Background
Splenosis is an acquired benign condition that refers to the heterotopic autotransplantation of splenic tissue following splenic trauma or splenectomy, whose incidence is unknown. The most affected locations are the peritoneal and pelvic cavities by contiguous spread, but there are cases described in the brain and heart, via hematogenous dissemination. Most patients are asymptomatic, and it is often found incidentally. If symptomatic, clinical presentation varies according to the affected site. Splenosis can radiologically mimic other conditions requiring differentiated imaging methods for its definitive diagnosis.1,2 We present the case of peritoneal splenosis mimicking peritoneal carcinomatosis.
Case Report
A 56-year-old male with cardiomyopathy with left ventricular hypertrophy, precapillary pulmonary hypertension, atrial fibrillation, arterial hypertension, dyslipidemia, obesity, alcohol consumption and a history of splenectomy over 30 years before, following trauma, presented with increase in abdominal perimeter and unspecific abdominal discomfort lasting for several months. Upon physical examination, clinically evident ascites was noted.
Laboratory work-up revealed no abnormalities in the complete blood count and no evidence of coagulopathy. There was an elevated aspartate aminotransferase (40 U/L) and gamma-glutamyltransferase (328 U/L) (Reference Range: 10-34 and 10-66 U/L, respectively). Serologies for human immunodeficiency virus, hepatitis B and C viruses were negative. Autoimmune hepatitis, alpha-1-antitrypsine deficiency and hemochromatosis were excluded. Abdominal ultrasonography and contrast-enhanced computed tomography (CT) revealed hepatomegaly with signs of congestion, including massive ascites, and a heterogeneous aspect of the mesenteric fat with multiple unspecific isodense round/oval nodules, but no evidence of a primary tumor. A diagnostic hypothesis of peritoneal carcinomatosis was formulated.
Peritoneal histologic and cytologic assessment were negative for malignancy. Endoscopic studies, thoracic-abdominopelvic CT and [18F]F-FDG Positron Emission Tomography/CT (PET/CT) did not find suspicious neoplastic lesions.

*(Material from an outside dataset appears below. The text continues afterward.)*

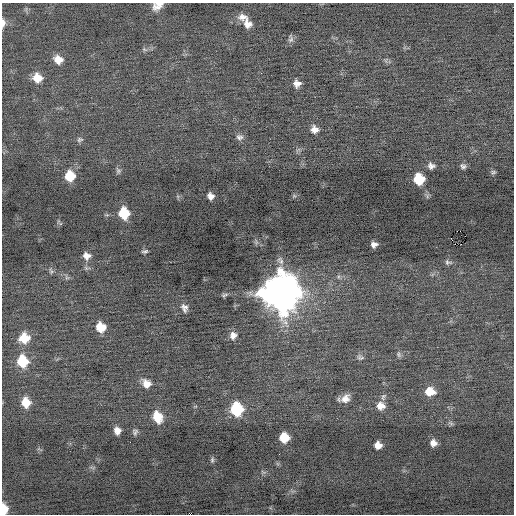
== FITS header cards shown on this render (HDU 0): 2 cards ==
NAXIS1  =                  512 / Axis length
NAXIS2  =                  512 / Axis length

After multidisciplinary discussion and given the patient’s history of splenectomy, a diagnosis of splenosis was considered. A 99mTc-heat-denatured red blood cells (99mTc-DRBC) Single Photon Emission (SPECT)/CT (Fig.1) enhanced multiple and scattered foci with increased radiotracer uptake within the peritoneal cavity, that were coincident with the known unspecific abdominal nodules on CT (Fig.2) with variable size, confirming the splenosis hypothesis.

Figure 1: 99mTc-DRBC SPECT and MIP image (top right and bottom right) showing multiple and scattered abdominal foci with increased radiotracer uptake that can be fused with CT morphological image (bottom left), displaying hybrid SPECT/CT (top left), consistent with splenosis.

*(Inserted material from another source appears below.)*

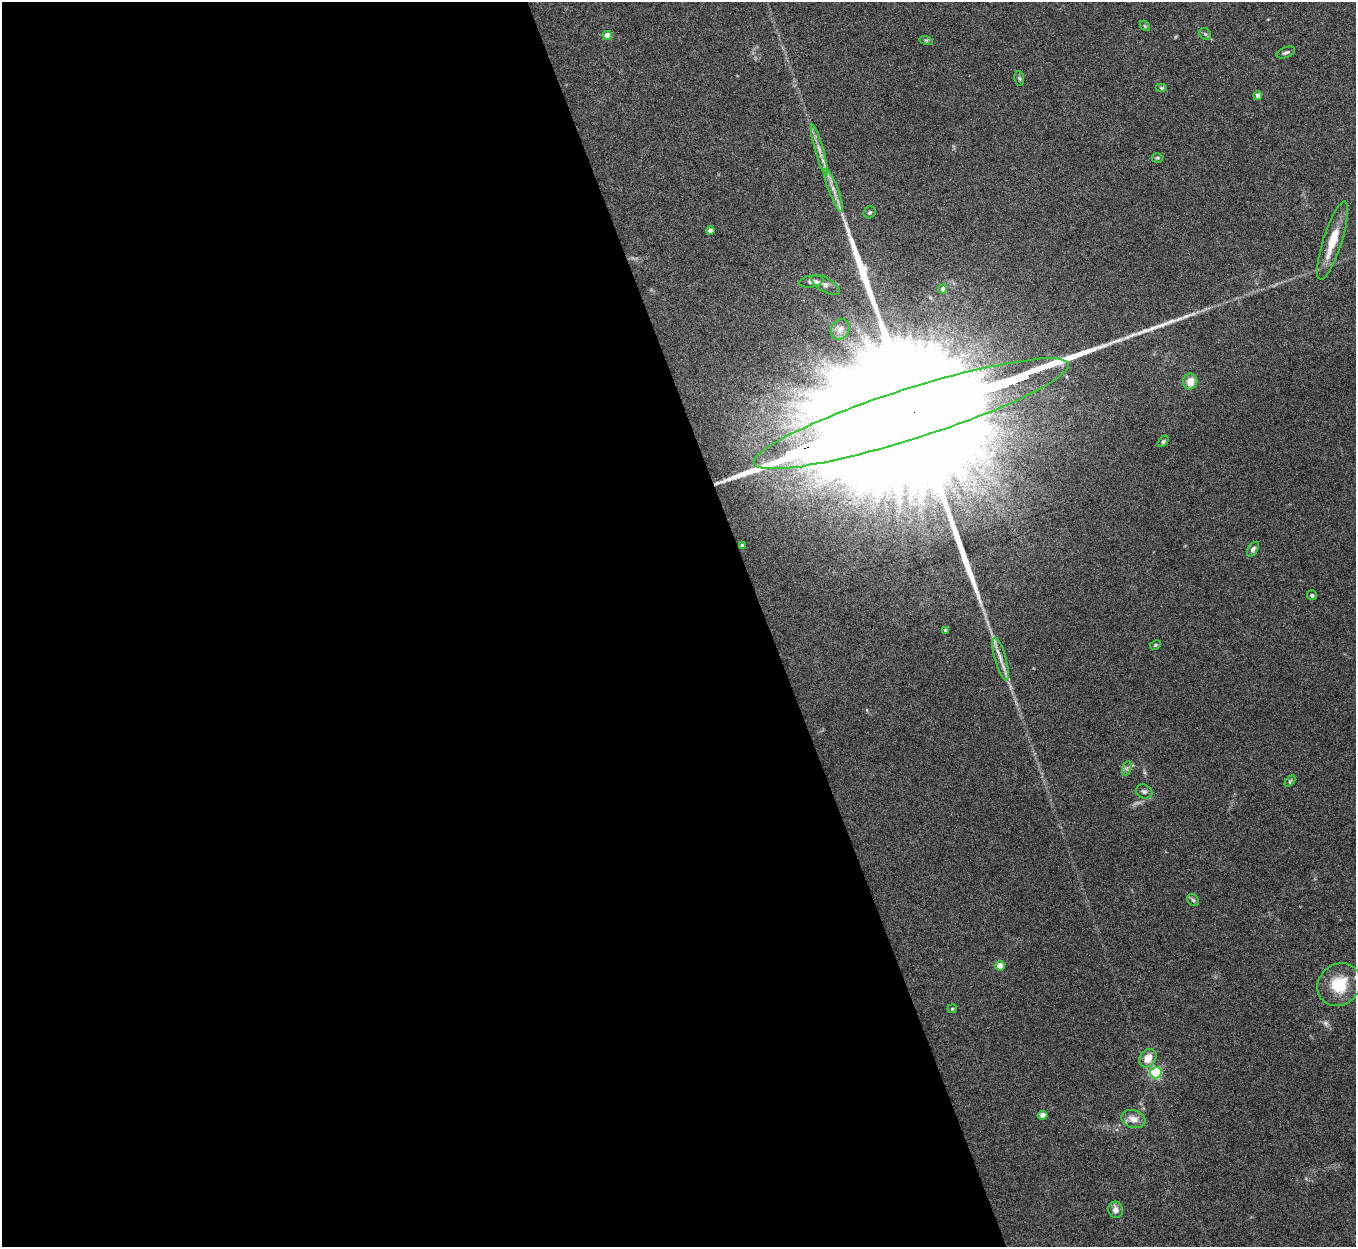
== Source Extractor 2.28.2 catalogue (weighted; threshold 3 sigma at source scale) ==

Figure 2: Nodule measuring 20x19mm posterior to the stomach on morphological images (non-contrast CT; top line) that is coincident with the foci with increased radiotracer uptake on 99mTc-DRBC SPECT/CT (bottom line).
After excluding malignancy, the patient started diuretic therapy on behalf of decompensated chronic liver disease, with resolution of ascites and abdominal discomfort.
Discussion
This case highlights the consideration of splenosis as a possible cause of unspecific abdominal nodules, as it may mimic poor prognostic conditions, such as peritoneal carcinomatosis, especially when there is no evidence of primary malignancy and there is a previous history of splenic rupture or surgery. The use of non-invasive functional imaging, such as 99mTc-DRBC SPECT/CT, may reveal its definitive diagnosis.3 This case further emphasizes the importance of a multidisciplinary approach involving medical, surgical and imaging teams.